Safe Schools Task Force Finally Ready To Go To Work


By Maryland Senator Roy Dyson

GREAT MILLS, Md. - Near miss. Thank goodness. I am talking about the story in the Calvert County papers just a week ago about an incident at Huntingtown High School in which two students were found with a gun, two knives and ammunition in a backpack.

That’s pretty scary stuff here in Southern Maryland and dispels the myth “that it can’t happen here.”

After hearing from numerous teachers, administrators, parents and community activists, I introduced a bill that would produce a comprehensive Task Force on School Safety that would establish a blue ribbon task force to address violence in our schools, on our busses and on public and private school campuses such as ball fields.

The importance of this task force has become even clearer after a rash of deadly incidents in schools across the nation. St. Mary’s has a proud Amish community and I’m sure they were particularly devastated—as we all were—after the horrific shooting incidents at a one-room Amish School house in Pennsylvania recently.

Last year, the bill died in the House of Delegates after easily passing in the Senate last year. It passed this year and was signed into law by the governor on May 16. Senate President Mike Miller and House Speaker Mike Busch named a member of their respective bodies to the task force in the summer and I was pleased that the governor made his appointments, mandated by the law, after I wrote him a letter earlier this month urging him to expedite the process. One of his appointees is from Southern Maryland, Kathleen Lyon with the St. Mary’s Public Schools.

According to an earlier column I wrote about this issue: Teachers have reported to me that they have received violent threats from students, but have not come forward to report them due to fear of reprisal. Students are often bullied, harassed and at times, injured or killed on school grounds. The school environment should not be a battleground where students, teachers and other employees are afraid to come to learn and work. If someone in a school fears for their safety, how can they effectively learn or teach?

The task force will be comprised of experts in various fields who are concerned about the issue of school safety. Those who will be sitting on the task force include members of the Senate and House of Delegates, the State Superintendent of Schools or their designee, two representatives of the Maryland Association of Boards of Education, four public school teachers from different geographic areas of the state, two parents of public school student, an expert on disabled students a non-public school representative will also be included along with several others. The bill also includes a representative of school bus drivers. I added this amendment to the original bill after The St. Mary’s Today website allowed bus drivers to express their concerns, fear, frustrations and reports of incidents on their busses that were very disturbing to say the least.

As I have stated earlier, let me clear up a few misconceptions about this bill. It does not mandate officers in schools or call for metal detectors and other draconian proposals.
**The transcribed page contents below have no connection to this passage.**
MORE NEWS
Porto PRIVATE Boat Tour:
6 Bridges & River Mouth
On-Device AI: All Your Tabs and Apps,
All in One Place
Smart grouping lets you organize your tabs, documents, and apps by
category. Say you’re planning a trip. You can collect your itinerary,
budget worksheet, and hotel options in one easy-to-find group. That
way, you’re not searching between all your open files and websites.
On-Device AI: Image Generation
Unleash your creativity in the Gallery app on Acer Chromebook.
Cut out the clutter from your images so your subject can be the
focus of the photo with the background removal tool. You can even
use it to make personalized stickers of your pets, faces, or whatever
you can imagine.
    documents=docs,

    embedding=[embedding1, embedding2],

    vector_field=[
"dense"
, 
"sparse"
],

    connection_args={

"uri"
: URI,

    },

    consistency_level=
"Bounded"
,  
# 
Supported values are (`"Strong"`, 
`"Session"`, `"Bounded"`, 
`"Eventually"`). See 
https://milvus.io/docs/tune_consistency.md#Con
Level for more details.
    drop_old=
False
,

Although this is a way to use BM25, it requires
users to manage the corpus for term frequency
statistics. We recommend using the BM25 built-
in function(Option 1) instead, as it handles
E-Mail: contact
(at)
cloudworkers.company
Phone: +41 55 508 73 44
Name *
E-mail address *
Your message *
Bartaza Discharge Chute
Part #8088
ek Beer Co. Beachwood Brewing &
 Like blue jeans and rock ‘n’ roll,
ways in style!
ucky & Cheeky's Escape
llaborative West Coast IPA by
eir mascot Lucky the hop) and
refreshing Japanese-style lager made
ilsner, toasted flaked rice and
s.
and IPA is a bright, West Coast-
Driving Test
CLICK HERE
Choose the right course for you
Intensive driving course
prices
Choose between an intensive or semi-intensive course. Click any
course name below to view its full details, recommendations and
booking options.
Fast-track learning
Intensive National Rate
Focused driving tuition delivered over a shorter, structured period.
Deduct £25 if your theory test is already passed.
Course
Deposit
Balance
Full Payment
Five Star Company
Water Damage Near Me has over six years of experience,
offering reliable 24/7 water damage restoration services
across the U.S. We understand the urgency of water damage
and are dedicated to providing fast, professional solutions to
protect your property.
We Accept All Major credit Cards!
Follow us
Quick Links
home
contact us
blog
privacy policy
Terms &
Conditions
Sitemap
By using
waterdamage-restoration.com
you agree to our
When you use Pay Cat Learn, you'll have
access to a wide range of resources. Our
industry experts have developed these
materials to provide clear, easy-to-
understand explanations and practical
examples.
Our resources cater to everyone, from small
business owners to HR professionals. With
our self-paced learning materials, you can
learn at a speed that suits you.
The good aspect of this bill is that it does not mandate anything other than to come up with a comprehensive report on how to make our schools safer and deliver a report of its findings to the governor, the Senate Education, Health and Environmental Affairs Committee and the House Ways and Means Committee.

Typically, after the committees who first heard the bill receive the task force’s findings, they develop legislation often recommended by the task force.

I have served on numerous task forces that have done just that and several outstanding bills have come about because the members who I have worked with came to the table with good intentions to find good, common-sense solutions to problems.

Addressing a troubling issue

Something I plan to fight for during the 2007 General Assembly Session is more money for school construction. I am in receipt of a very disturbing letter from Maryland Schools Superintendent Nancy Grasmick.

The report states that as of June 2006, there are 116 trailers on our public school campuses. Of course the bureaucrats at the state board of education don’t want to use the word trailers. They call them relocatable classrooms—whatever that means. Calvert has slightly less (83) and Charles has 207. I don’t believe children should be going to schools in trailers which is why this is an issue that needs to be addressed in the next legislative session.